Foresights beyond the glass
“No, because the artist has no retirement!”, a dauntless sentence that came out of Ramon Orlina’s mouth when I asked about slowing down or retiring from his work.
Even though his forty year contribution to Philippine modern art is magnanimous, Orlina remains to be a humble beginner of his sculptural art. The sculptor never remains complacent to his current style and so he continuously attunes himself to contemporary times and experimenting new techniques and mediums.Recently, Orlina has given homage to his former art of glass painting in which he incorporates it in his glass sculptures, thus becomes a “three-dimensional painted sculpture”. Instead of painting glass sheets, the sculptor uses his sculpted Schott optical glass as his canvas and paint enamel. He also dabbled in the craft of jewelry making in which he uses Swarovski lead crystals which are then held in a metal framework. All of these new sculptural innovations are seen at Museo Orlina.
Ramon Orlina ideally wanted to establish a “school of glass arts” to teach the Filipino first and pass on the torch of Philippine glass sculpture.

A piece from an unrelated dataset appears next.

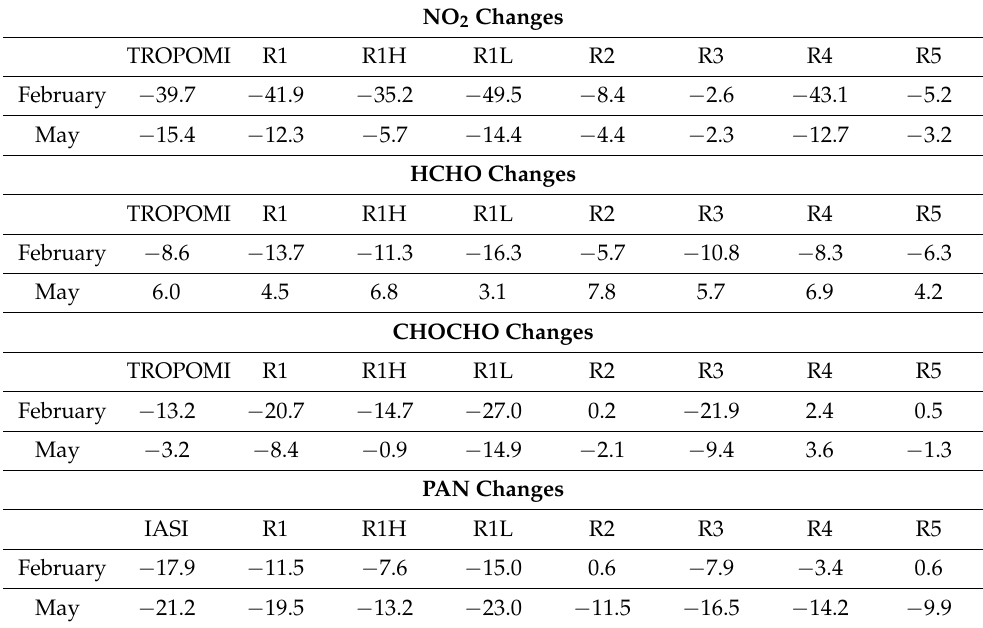
Table 2. Percentage changes of monthly columns between 2020 and the same month in 2019 ((2020-2019)/2019), based on observed and modelled columns from simulations R1 (CONFORM emissions), R1H and R1L (high and low CONFORM emissions), R2 (baseline emissions), R3 (fixed anthropogenic NOx flux), R4 (fixed anthropogenic VOC flux), and R5 (fixed anthropogenic and natural fluxes). All values are calculated for the eastern China region shown in Figure 4 delimited by 22–42 ◦ N, 108–125 ◦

But due to the scarcity of his medium, sculpting equipment, and space, this idea was placed in the back burner for the meantime. So another way of sharing his art was establishing the MuseoOrlina and luckily his artistic genes are passed on to his daughter, Anna.

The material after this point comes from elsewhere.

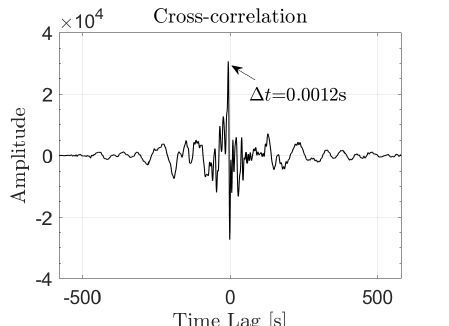
Figure 3. Cross-correlation between the two recorded signal corresponding to a 10 m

Reflecting on today’s Philippine art scene, the sculptor is proud to say that young Filipino artists are discovering new techniques, possibilities and mediums while having their own style, identity and form. Unlike during his time, Philippine sculpture rested only in the shoulders of Guillermo Tolentino, Napoleon Abueva, Eduardo Castrillo, Solomon Saprid, and of course himself.
As one of the seminal scions of Philippine modern sculpture and the sole progenitor of Philippine glass sculpture, it is given that the title of National Artist of the Philippines must be bestowed on Ramon Orlina. Sadly, he dissuades that time ever coming for him. In his own words, “I’ve been nominated every time when there’s a submission for National Artist, every time I was always nominated! But the problem with the Philippines it’s all politics, so how can you win against politics?” It was a melancholic plight for Orlina but to be known as the “Father of Philippine Glass Sculpture” when he was awarded The Outstanding Filipino Award in 2006 signifies that not only the Philippine art scene but the whole Philippines recognized his forty year sculptural legacy and dedication to the metier of Philippine glass sculpture.
In my crystal clear opinion, Ramon Orlina should not only be remembered for blazing the trail of Philippine glass sculpture, the significant works of art that he produced from his creative process and philosophy or the numerous accolades he has received.
Ironically, he should be remembered as the one who shattered glass ceilings. These ceilings that were manifested not only in the form of popular constructs and notions of glass or of its artistic limitations set by Philippine modern art but he shattered the popular fact that contemporary glass sculpture is a progeny of both Europe and North America.
Contemporary glass sculpture also shines in the Philippines, in the form of Ramon Orlina.